Ketimpangan oksigen medis sangat terasa kala pandemi Covid-19 melanda beberapa tahun lalu.
Setiap tahun, sekitar 374 juta anak-anak dan orang dewasa membutuhkan oksigen medis untuk bertahan hidup. Kebutuhan ini terus meningkat, tetapi hanya satu dari tiga orang yang bisa mendapat perawatan yang menyelamatkan nyawa ini di negara-negara miskin.
Pada puncak pandemi Covid-19, ada jutaan orang di negara-negara miskin meninggal dunia sembari terengah-engah mencari oksigen medis, yang kekurangan pasokan. Akses terhadap oksigen medis yang aman dan terjangkau sangat terbatas di negara-negara berpenghasilan rendah dan menengah.

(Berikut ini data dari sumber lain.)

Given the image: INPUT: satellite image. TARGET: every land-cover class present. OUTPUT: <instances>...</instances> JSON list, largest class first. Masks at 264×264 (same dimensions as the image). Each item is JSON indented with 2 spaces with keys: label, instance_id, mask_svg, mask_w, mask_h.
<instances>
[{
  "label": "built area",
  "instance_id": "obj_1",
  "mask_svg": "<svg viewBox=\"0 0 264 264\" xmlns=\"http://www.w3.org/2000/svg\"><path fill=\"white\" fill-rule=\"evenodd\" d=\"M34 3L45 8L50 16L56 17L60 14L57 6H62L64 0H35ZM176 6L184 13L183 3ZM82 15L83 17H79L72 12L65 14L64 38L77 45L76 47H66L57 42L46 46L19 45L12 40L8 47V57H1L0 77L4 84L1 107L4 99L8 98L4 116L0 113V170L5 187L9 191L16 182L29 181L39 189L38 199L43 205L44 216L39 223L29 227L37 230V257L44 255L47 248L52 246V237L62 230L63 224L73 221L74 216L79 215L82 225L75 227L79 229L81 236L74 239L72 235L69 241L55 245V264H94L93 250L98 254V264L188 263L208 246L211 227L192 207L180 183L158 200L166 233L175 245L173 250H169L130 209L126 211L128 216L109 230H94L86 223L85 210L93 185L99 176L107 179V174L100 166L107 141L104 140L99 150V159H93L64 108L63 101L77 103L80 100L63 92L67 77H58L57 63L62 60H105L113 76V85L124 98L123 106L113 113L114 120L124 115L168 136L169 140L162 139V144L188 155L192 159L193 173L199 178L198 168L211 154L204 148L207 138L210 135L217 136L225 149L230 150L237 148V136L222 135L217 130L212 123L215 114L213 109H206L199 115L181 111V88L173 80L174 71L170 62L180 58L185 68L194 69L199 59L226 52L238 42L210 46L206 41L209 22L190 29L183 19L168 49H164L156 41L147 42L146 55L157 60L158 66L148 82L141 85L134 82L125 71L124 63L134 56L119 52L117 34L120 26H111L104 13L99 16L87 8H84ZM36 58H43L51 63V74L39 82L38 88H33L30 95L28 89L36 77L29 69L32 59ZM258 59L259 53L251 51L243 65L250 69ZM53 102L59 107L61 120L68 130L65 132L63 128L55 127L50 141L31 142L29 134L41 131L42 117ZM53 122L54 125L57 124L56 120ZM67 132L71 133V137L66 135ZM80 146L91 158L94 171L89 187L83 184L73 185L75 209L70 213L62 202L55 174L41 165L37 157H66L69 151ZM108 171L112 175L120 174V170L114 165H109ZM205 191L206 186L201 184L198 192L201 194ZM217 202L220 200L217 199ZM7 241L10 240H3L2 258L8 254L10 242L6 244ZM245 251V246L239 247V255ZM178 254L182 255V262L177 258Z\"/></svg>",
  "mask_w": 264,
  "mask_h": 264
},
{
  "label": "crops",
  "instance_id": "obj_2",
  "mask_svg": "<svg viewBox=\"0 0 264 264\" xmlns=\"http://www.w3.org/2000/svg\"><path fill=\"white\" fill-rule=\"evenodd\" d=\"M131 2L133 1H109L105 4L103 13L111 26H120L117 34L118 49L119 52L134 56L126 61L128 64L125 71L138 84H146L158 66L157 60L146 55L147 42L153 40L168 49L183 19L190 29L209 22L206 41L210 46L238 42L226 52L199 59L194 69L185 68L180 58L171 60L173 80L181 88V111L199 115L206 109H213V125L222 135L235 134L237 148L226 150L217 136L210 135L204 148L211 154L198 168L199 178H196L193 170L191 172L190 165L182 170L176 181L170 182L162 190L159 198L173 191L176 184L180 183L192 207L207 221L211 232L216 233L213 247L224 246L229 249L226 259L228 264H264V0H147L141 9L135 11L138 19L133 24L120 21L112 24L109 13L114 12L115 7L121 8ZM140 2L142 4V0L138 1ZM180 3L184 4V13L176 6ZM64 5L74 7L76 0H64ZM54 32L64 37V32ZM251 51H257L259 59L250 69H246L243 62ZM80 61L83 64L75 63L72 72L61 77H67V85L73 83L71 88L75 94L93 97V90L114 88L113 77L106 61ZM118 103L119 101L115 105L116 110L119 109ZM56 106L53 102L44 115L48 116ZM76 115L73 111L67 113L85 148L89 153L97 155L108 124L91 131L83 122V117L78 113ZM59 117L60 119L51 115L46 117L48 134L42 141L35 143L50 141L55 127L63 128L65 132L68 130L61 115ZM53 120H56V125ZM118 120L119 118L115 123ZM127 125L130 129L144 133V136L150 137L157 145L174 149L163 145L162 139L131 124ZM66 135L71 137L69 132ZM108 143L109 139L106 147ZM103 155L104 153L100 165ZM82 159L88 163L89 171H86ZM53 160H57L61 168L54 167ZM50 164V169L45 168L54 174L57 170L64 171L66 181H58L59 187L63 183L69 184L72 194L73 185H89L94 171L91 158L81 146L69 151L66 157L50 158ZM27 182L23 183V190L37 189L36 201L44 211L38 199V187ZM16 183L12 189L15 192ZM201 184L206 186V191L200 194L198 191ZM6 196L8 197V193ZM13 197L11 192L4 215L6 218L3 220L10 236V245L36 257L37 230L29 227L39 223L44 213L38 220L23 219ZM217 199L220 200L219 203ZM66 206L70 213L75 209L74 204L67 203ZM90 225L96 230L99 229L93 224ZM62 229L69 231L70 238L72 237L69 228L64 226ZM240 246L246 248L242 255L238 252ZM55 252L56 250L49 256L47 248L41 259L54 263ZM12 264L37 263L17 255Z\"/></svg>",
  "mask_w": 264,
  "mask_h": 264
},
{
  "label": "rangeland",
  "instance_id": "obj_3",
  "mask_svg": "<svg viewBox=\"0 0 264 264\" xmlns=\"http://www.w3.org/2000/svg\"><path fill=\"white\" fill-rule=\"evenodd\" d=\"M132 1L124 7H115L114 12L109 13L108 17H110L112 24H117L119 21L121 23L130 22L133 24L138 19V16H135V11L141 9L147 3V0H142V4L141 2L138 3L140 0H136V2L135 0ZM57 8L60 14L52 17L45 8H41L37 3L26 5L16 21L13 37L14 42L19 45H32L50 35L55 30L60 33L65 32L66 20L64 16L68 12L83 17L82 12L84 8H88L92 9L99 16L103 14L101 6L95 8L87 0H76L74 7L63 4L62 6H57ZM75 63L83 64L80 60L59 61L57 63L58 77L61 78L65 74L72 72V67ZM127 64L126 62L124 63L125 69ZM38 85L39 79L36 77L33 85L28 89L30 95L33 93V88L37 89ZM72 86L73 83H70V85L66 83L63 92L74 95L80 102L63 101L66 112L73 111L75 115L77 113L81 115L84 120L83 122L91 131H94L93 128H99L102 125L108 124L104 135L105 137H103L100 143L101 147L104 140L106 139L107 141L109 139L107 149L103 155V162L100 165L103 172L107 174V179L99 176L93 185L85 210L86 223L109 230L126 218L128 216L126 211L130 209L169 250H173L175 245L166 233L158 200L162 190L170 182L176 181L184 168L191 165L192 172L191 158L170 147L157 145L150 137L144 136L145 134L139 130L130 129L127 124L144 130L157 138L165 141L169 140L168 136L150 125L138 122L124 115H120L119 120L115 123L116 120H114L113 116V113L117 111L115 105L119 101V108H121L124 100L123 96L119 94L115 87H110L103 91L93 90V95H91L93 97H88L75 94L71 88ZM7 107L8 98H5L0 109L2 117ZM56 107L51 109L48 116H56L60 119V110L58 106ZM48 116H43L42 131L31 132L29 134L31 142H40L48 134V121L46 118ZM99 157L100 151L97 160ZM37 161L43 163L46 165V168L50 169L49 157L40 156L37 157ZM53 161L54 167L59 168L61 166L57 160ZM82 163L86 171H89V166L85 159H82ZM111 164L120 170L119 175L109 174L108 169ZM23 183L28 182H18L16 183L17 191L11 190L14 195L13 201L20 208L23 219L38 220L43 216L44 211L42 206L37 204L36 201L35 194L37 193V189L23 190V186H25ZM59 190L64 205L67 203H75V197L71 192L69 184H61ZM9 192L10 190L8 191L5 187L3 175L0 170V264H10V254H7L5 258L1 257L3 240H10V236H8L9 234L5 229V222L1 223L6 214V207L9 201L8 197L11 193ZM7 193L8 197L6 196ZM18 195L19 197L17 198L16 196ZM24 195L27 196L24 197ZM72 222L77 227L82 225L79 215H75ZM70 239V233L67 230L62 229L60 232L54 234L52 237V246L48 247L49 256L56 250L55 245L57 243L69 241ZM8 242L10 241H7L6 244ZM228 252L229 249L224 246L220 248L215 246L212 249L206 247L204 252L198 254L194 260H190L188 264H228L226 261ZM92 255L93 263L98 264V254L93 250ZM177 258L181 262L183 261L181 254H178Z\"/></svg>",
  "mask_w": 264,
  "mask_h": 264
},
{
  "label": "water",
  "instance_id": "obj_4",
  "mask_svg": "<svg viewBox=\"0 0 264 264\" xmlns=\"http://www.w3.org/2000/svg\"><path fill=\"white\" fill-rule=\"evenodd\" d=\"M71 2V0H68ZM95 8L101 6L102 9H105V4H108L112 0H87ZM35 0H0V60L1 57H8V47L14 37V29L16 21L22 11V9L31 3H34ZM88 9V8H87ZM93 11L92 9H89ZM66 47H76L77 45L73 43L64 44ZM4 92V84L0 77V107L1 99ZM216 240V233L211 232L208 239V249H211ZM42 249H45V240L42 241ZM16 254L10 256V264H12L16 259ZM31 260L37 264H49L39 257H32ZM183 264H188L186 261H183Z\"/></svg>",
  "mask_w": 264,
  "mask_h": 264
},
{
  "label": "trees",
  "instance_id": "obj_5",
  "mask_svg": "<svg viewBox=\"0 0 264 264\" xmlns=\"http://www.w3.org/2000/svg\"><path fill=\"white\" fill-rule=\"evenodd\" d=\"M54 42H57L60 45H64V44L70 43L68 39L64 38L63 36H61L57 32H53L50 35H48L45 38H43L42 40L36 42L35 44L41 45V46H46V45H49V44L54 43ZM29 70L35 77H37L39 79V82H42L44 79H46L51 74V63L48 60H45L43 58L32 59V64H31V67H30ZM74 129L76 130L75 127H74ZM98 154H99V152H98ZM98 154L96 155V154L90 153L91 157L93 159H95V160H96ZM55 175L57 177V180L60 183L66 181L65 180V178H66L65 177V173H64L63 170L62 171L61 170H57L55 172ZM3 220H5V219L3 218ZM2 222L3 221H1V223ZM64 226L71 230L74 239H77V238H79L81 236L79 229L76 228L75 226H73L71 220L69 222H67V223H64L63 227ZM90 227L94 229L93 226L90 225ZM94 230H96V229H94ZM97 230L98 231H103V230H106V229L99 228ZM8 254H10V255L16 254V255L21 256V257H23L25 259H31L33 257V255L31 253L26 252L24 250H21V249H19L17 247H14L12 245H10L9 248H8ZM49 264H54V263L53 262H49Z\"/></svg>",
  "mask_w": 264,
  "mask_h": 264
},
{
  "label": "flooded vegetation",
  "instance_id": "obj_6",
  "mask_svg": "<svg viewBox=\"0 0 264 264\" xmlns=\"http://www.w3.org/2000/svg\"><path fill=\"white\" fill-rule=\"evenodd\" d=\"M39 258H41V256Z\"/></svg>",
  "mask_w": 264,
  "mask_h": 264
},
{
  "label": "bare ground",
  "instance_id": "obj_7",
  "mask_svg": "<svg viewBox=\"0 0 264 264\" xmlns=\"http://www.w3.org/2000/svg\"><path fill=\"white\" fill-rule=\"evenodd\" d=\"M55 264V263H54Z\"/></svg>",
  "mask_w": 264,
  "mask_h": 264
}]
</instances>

Pandemi Covid-19 menyingkap kekurangan oksigen medis, yang menyebabkan kematian banyak orang.
Penelitian yang diterbitkan di jurnal The Lancet Global Health (17 Februari 2025) mengungkap rencana untuk mengatasi krisis ini. Para peneliti menyebut, sasaran untuk akses universal, peta jalan nasional, serta perawatan yang lebih terjangkau dan mudah diakses sangat penting membantu masalah kesenjangan oksigen medis yang memengaruhi lebih dari separuh populasi dunia.
Laporan penelitian itu menulis beberapa kasus oksigen medis yang sangat dibutuhkan di dunia. Misalnya, seorang anak yang menderita penyakit paru-paru kronis di Chili, yang hidupnya bergantung pada oksigen mirip ransel yang dibawa ke manapun.
Di Sierra Leone, sebelum pandemi Covid-19, hanya ada satu rumah sakit umum yang punya pabrik oksigen. Lalu di Pakistan, seorang pria dengan penyakit paru-paru kronis mengatakan, dia tetap ada di dalam rumah dan menghindari tangga untuk menghindari paru-parunya pecah akibat tekanan. Dia harus meminjam uang dari teman dan keluarga untuk membayar biaya perawatan di rumah sebesar 18.000 dollar AS. Di Ethiopia, seorang dokter terpaksa mengambil oksigen dari satu pasien untuk merawat pasien lain yang kondisinya lebih kritis.